=== STUDY MATERIAL ===
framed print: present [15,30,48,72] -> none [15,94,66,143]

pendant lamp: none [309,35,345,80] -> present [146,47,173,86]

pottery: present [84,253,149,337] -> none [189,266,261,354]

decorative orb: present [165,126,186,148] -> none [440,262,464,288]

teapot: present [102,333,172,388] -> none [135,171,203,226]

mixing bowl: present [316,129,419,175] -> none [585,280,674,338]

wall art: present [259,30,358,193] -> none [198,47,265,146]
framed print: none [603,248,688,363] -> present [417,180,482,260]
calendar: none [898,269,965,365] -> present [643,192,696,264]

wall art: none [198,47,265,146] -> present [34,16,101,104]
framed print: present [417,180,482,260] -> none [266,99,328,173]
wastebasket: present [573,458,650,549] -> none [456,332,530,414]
===
**DESCRIPTION OF THE TASK**:
For each line in the entries that contains the string "framed", make a copy.

**RESULT**:
framed print: present [15,30,48,72] -> none [15,94,66,143]
framed print: none [603,248,688,363] -> present [417,180,482,260]
framed print: present [417,180,482,260] -> none [266,99,328,173]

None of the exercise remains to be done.